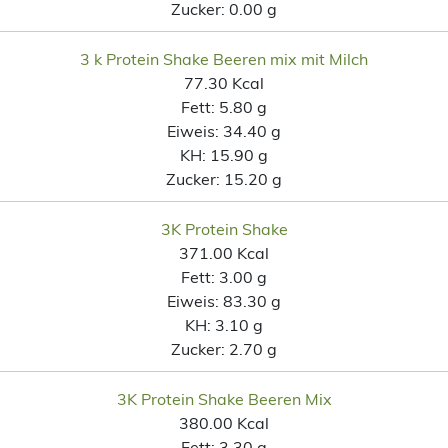
Zucker:
0.00 g
3 k Protein Shake Beeren mix mit Milch
77.30 Kcal
Fett:
5.80 g
Eiweis:
34.40 g
KH:
15.90 g
Zucker:
15.20 g
3K Protein Shake
371.00 Kcal
Fett:
3.00 g
Eiweis:
83.30 g
KH:
3.10 g
Zucker:
2.70 g
3K Protein Shake Beeren Mix
380.00 Kcal
Fett:
3.30 g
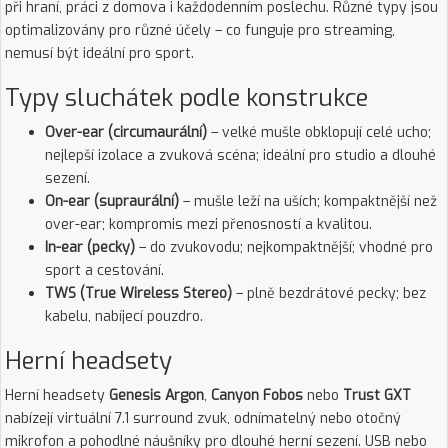
při hraní, práci z domova i každodenním poslechu. Různé typy jsou
optimalizovány pro různé účely – co funguje pro streaming,
nemusí být ideální pro sport.
Typy sluchátek podle konstrukce
Over-ear (circumaurální)
– velké mušle obklopují celé ucho;
nejlepší izolace a zvuková scéna; ideální pro studio a dlouhé
sezení.
On-ear (supraurální)
– mušle leží na uších; kompaktnější než
over-ear; kompromis mezi přenosností a kvalitou.
In-ear (pecky)
– do zvukovodu; nejkompaktnější; vhodné pro
sport a cestování.
TWS (True Wireless Stereo)
– plně bezdrátové pecky; bez
kabelu, nabíjecí pouzdro.
Herní headsety
Herní headsety
Genesis Argon
,
Canyon Fobos
nebo
Trust GXT
nabízejí virtuální 7.1 surround zvuk, odnímatelný nebo otočný
mikrofon a pohodlné náušníky pro dlouhé herní sezení. USB nebo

### EXERCISE DIRECTIONS
Only the pictures are to be left out; repeat everything else in the records above exactly.

### WRITTEN SOLUTION
Zucker:
0.00 g
3 k Protein Shake Beeren mix mit Milch
77.30 Kcal
Fett:
5.80 g
Eiweis:
34.40 g
KH:
15.90 g
Zucker:
15.20 g
3K Protein Shake
371.00 Kcal
Fett:
3.00 g
Eiweis:
83.30 g
KH:
3.10 g
Zucker:
2.70 g
3K Protein Shake Beeren Mix
380.00 Kcal
Fett:
3.30 g
při hraní, práci z domova i každodenním poslechu. Různé typy jsou
optimalizovány pro různé účely – co funguje pro streaming,
nemusí být ideální pro sport.
Typy sluchátek podle konstrukce
Over-ear (circumaurální)
– velké mušle obklopují celé ucho;
nejlepší izolace a zvuková scéna; ideální pro studio a dlouhé
sezení.
On-ear (supraurální)
– mušle leží na uších; kompaktnější než
over-ear; kompromis mezi přenosností a kvalitou.
In-ear (pecky)
– do zvukovodu; nejkompaktnější; vhodné pro
sport a cestování.
TWS (True Wireless Stereo)
– plně bezdrátové pecky; bez
kabelu, nabíjecí pouzdro.
Herní headsety
Herní headsety
Genesis Argon
,
Canyon Fobos
nebo
Trust GXT
nabízejí virtuální 7.1 surround zvuk, odnímatelný nebo otočný
mikrofon a pohodlné náušníky pro dlouhé herní sezení. USB nebo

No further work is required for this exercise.